> _Stated task 1_
In the essay about the mother's wedding band, who bought the ring, and when?
> _Stated task 2_
Summarize the essay about the mother's wedding band in two sentences.
> _Stated task 3_
Write the next part of the essay about the mother's wedding band, picking up after its last sentence.

> _Supplied passage_
---+---

Joan's Blog

"Watch Me Pull A Rabbit Out Of My Hat"
JANUARY 28, 2013 7:49AM

Ring Finger

Rate: 39 Flag

I can give you $40, the man behind the jewelry store counter tells me.

 It's so small, he says.  He gives a slight shrug to his shoulders. Like an apology.

I wrote about my mother's wedding band several years ago. She never intended for me to have it. It ended up with me because my brother decided I should have it. As the only daughter, it should belong to you.

We both knew better. Her last will and testament said otherwise.

 The one and only time I visited her grave, I watched my brothers as they stood separately and silently in front of her headstone.  Two boys, now grey-haired men, who never agreed on anything, agreed on this: They missed their mother. I watched as they placed the stones on the top of her headstone. The eldest handed me a small smooth stone and nodded towards my mother's grave. 

Later that day, my brother put the ring in my hand.

It belongs to you. We both knew that was a lie.

My mother's hands were large and capable. Her hands kneaded bread and smoothed the wrinkles from the shirts she ironed. Her ring was a circle of tiny diamonds. She bought it herself when she got married. She wore it while she cooked, baked, ironed. Her hands never touched my face, or smoothed my hair. Her hands never touched me.

---+---

> _Extracted entries_
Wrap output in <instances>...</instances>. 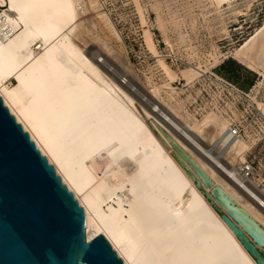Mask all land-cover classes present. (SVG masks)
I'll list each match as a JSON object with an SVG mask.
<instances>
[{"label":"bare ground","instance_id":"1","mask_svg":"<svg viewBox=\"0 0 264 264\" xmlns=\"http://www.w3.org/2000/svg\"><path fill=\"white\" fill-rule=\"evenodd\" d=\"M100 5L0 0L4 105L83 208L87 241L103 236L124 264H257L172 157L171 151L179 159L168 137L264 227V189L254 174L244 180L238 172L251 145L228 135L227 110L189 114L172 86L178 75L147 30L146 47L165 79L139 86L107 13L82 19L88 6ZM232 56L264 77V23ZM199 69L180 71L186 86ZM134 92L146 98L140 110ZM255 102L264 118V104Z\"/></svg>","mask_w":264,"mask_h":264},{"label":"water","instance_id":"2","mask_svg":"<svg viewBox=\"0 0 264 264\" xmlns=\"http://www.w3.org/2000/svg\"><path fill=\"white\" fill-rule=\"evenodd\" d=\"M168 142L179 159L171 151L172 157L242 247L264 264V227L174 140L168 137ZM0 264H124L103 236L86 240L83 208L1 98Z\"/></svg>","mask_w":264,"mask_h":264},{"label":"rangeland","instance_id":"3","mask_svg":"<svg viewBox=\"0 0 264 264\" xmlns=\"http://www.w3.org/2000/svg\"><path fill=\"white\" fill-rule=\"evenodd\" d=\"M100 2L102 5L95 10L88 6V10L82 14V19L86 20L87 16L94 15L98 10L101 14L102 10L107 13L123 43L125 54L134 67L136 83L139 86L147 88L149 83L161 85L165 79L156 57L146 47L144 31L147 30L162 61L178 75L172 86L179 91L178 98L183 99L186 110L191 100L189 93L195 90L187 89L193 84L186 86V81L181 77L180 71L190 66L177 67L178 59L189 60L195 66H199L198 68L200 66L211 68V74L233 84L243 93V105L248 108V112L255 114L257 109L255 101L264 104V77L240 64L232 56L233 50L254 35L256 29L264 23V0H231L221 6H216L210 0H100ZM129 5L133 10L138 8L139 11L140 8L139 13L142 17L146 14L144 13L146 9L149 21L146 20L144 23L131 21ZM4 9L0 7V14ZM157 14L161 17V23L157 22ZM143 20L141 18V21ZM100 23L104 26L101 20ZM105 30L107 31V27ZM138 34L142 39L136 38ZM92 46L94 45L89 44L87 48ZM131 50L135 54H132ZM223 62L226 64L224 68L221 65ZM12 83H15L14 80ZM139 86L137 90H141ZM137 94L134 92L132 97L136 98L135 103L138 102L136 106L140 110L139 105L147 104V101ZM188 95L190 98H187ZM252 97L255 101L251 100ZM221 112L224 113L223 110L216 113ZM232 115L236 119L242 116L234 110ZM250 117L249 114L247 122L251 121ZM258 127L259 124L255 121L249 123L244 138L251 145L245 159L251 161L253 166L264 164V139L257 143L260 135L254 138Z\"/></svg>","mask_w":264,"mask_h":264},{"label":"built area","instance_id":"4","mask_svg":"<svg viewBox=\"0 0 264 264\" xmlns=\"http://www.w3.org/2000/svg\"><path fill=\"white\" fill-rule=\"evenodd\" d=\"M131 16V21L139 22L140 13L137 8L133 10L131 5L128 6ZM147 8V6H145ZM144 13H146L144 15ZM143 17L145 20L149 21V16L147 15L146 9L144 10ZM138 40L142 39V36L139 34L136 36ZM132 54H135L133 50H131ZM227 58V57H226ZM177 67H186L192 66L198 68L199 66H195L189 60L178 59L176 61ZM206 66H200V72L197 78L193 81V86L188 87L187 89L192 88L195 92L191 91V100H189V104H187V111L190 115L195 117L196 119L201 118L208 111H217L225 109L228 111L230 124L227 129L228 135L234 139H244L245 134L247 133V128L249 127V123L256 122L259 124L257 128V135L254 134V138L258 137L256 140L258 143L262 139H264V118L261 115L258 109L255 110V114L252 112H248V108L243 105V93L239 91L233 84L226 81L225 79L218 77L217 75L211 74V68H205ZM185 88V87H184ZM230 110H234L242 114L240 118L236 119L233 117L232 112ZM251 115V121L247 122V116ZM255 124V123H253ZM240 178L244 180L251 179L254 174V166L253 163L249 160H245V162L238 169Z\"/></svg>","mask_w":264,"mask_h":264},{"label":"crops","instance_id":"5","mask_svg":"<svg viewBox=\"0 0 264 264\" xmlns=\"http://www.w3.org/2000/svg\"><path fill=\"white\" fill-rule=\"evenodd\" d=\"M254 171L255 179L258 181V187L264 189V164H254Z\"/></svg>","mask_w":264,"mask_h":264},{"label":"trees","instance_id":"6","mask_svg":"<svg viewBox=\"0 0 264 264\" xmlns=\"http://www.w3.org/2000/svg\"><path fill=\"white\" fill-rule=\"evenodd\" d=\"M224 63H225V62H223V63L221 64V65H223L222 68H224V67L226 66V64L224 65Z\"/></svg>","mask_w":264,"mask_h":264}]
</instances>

---+---

> _Final result 1_
The mother bought it herself when she got married.

> _Final result 2_
The narrator received the mother's wedding band from a brother after the narrator's only visit to her grave, though her will had said otherwise and both knew his claim that it belonged to the narrator was a lie. The mother had bought the ring of tiny diamonds herself and wore it while she cooked, baked and ironed, yet her hands never touched the narrator.

> _Final result 3_
I knew I would never wear the ring, but I carried it back home with me along with all my regrets.  To not be the daughter your mother wanted is a terrible burden.

I wrote about the ring again when I decided I would sell it. My own daughter didn't want it. She would never wear something from someone who didn't love her own mother.  She knew how it felt to have her face touched, her hair smoothed. The ring stayed in the top drawer for another year or maybe two.

I am standing on the other side of the counter at the jewelry store.

I can give you $40. The man behind the counter shrugs his apology.  It's so small. 

I want to tell him that she had to buy it herself. That she hated her marriage, her daughter, her life. I want him to know that this ring was the best she could give herself. That she deserved better. 

Thank you, no. I'll just hang onto it a while longer.

I smile politely at the man as I slip my mother's ring back into the soft cotton pouch.

It comes back home with me one more time. 

 I wrap it in bubble wrap and carefully write my brother's name and address on the front of the package.

I imagine my mother's tears trapped in each tiny diamond. 

I step out of the post office, light and determined, like the January sun.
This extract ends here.